Au cœur de la République Islamique d’Iran. Voilà comment aurait pu s’intituler le deuxième film de Mehran Tamadon qui a préféré le brut et efficace Bassidji. Car ici, il est clairement question de l’actuel régime iranien. Celui qui a fait se révolter des centaines de milliers d’étudiants après les résultats contestés de l’élection présidentielle en juin 2009 ; celui qui a, le 21 décembre dernier, enfermé et condamné à six ans de détention son plus célèbre réalisateur contemporain Jafar Panahi ; ou encore celui qui, selon la Ligue des droits de l’homme iranienne, a exécuté une centaine personnes depuis le mois de décembre 2010.

Comment expliquer cette machine répressive inouïe condamnant à tout bout de champ des journalistes, des intellectuels et dernièrement une ressortissante irano-néerlandaise exécutée il y a quelques jours ? Une part de cette réponse est visible dans ce film de Mehran Tamadon qui s’est évertué au cours de longues interviews à faire parler des hommes défendant l’ordre et les valeurs de la République Islamiste d’Iran.
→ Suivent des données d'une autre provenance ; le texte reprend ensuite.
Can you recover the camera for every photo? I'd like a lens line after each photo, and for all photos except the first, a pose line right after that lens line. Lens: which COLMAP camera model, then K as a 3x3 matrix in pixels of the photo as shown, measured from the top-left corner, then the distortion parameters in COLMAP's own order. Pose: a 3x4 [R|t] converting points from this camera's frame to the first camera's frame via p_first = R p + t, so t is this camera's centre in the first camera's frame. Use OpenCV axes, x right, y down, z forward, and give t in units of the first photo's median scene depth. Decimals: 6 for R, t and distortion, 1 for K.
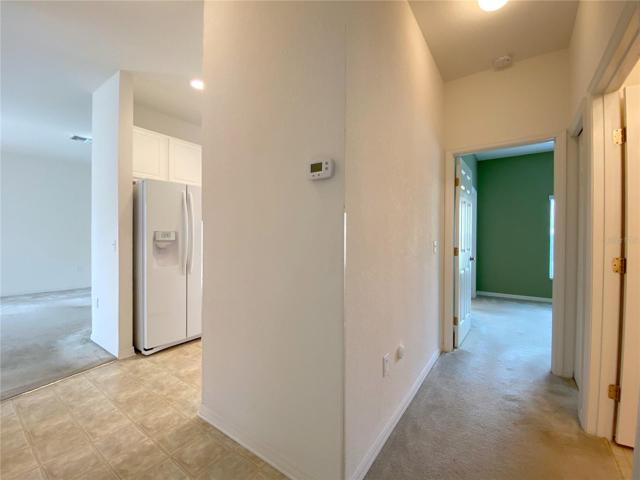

Après la projection du film à Sciences Po Toulouse le mardi 1er février, nous sommes allés à la rencontre du réalisateur franco-iranien pour avoir plus de précisions quant à sa démarche intellectuelle.

Mehran Tamadon, réalisateur du film Bassidji

Univers-cités. Dans quel état d’esprit avez-vous entrepris le tournage de « Bassidji » ?

Mehran Tamadon. Mon idée était au départ de découvrir un milieu religieux, alors que je suis issu d’une sphère plutôt bourgeoise. J’avais déjà réalisé un premier film intitulé Mères de martyrs, diffusé pour la première fois en 2004. À l’époque je me suis surtout intéressé à ces mères dont les enfants ont trouvé la mort pendant la guerre qui a opposé l’Irak et l’Iran. En 2009, j’ai essayé de comprendre ce qui conduit certaines personnes à avoir foi en l’islam politique, et je dis bien l’islam politique.

Comment avez vous fait ?

Il est formellement impossible d’appréhender les motifs pour lesquels des gens défendent une idéologie sans entrer dans leur univers. C’est donc cet univers que j’ai essayé de percer, pour mieux comprendre. Le régime iranien a toujours suscité des discours propagandistes, que ce soit de la part de ses défenseurs ou bien de celle de ses détracteurs. Mon objectif était donc de dépasser ce type de réactions et de tenter de comprendre, en toute humilité.

Comment les personnages que vous avez mis en scène ont-ils accueilli votre film ?

Ils ont trouvé que le documentaire ne mettait pas vraiment en valeur leurs idées, mais je pense qu’ils m’ont trouvé juste dans ma démarche. Je ne les ai jamais trompés sur mes intentions. Lorsque je suis arrivé, je me suis présenté à eux, et mon projet avec. Ils savaient ce que j’étais venu faire en Iran, et ils savaient aussi que je ne partageais pas leur point de vue. Quoi qu’il en soit, mon souhait était de coller au plus près à la réalité.

Avez-vous été contraint d’adapter vos exigences en fonction des conditions de tournage ?

Pas sur le fond, mais sur la forme oui. Au début du tournage, je ne souhaitais pas intervenir autant dans le film. Mais j’ai très vite compris que si je ne provoquais pas le dialogue, que si je ne rentrais pas en discussion avec mes interlocuteurs, le sens du film m’échapperait. Alors même si ma démarche initiale était plutôt celle d’un anthropologue, j’ai dû l’adapter pour mener à bien mon projet.